---------- Record extracts ----------

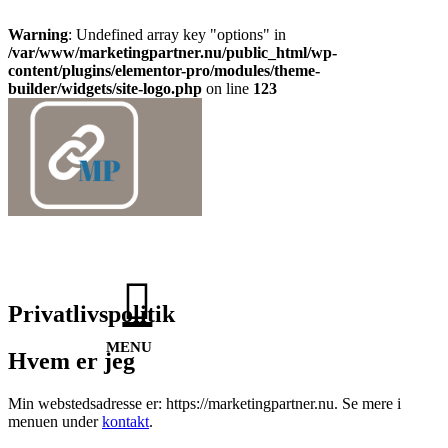
Warning
: Undefined array key "options" in
/var/www/marketingpartner.nu/public_html/wp-
content/plugins/elementor-pro/modules/theme-
builder/widgets/site-logo.php
on line
123
Skip
to
content
Privatlivspolitik
MENU
Hvem er jeg
Min webstedsadresse er: https://marketingpartner.nu. Se mere i
menuen under
kontakt
.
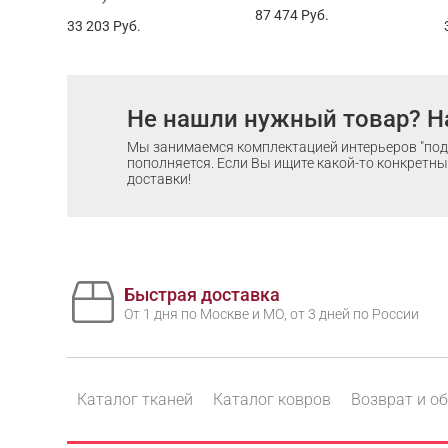
87 474
Руб.
33 203
Руб.
Не нашли нужный товар? Н
Мы занимаемся комплектацией интерьеров "под 
пополняется. Если Вы ищите какой-то конкретный
доставки!
Быстрая доставка
От 1 дня по Москве и МО, от 3 дней по России
Каталог тканей
Каталог ковров
Возврат и о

----------

* _Try it_
Copy the records above exactly, leaving out every picture.

* _Result for this exercise_
Warning
: Undefined array key "options" in
/var/www/marketingpartner.nu/public_html/wp-
content/plugins/elementor-pro/modules/theme-
builder/widgets/site-logo.php
on line
123
Skip
to
content
Privatlivspolitik
MENU
Hvem er jeg
Min webstedsadresse er: https://marketingpartner.nu. Se mere i
menuen under
kontakt
.
87 474
Руб.
33 203
Руб.
Не нашли нужный товар? Н
Мы занимаемся комплектацией интерьеров "под 
пополняется. Если Вы ищите какой-то конкретный
доставки!
Быстрая доставка
От 1 дня по Москве и МО, от 3 дней по России
Каталог тканей
Каталог ковров
Возврат и о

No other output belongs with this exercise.